Methods for comparative analysis of supercomputer applications based on data mining techniques
Seminars
Laboratory of Information Technologies
Joint Laboratory Seminar
Date and Time: Thursday, 6 February 2025, at 2:00 PM
Venue: Conference Hall, Meshcheryakov Laboratory of Information Technologies, online on Webinar
Seminar topic: “Research and development of methods for comparative analysis of supercomputer applications based on data mining techniques”
Speaker: Denis Shaykhislamov (Moscow State University)

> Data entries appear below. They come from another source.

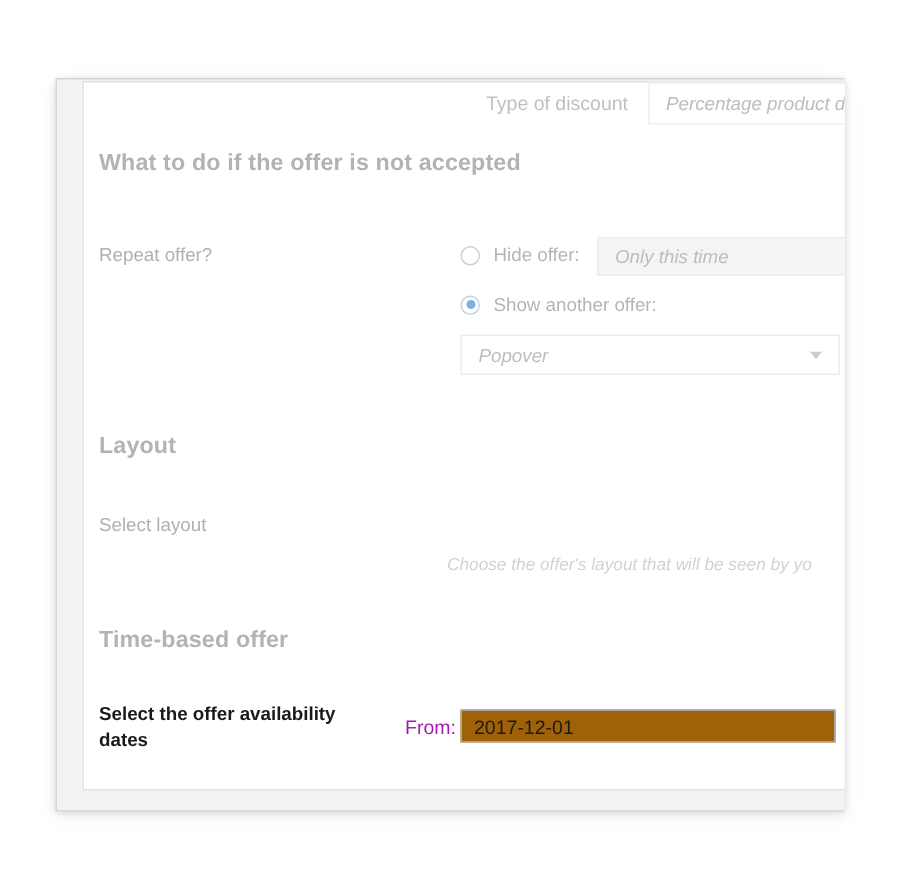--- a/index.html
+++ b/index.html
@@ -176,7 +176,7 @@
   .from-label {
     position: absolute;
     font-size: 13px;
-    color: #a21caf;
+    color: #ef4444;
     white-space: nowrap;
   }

Modern supercomputers provide a lot of useful information about the applications running on them: structural data, performance or communication profile of applications; names of the used applied software packages, libraries and compilers; detailed information on the task start, etc. The volume of collected information is growing, and it is almost impossible to process it manually. Therefore, the problem of developing data mining methods is becoming increasingly relevant. These methods will allow administrators to more comprehensively, accurately, and quickly evaluate the work of a supercomputer based on the specified information, and identify and eliminate problems that lead to a decrease in the efficiency of supercomputers. One of the areas for such analysis is the issue of finding similar applications. The information about the similarity of various applications makes it possible not only to study new tasks using the previously obtained results of the analysis of similar, already studied applications, but also to group tasks or predict their behavior, which will significantly facilitate the process of studying the efficiency of applications for both users and administrators of supercomputers. This research presents two approaches to solving the problem of finding similar supercomputer applications and proposes algorithms for studying the supercomputer task flow based on the proposed approaches, which allow identifying the software package usages, task clustering, and predicting the quality assessment of supercomputer resources usage.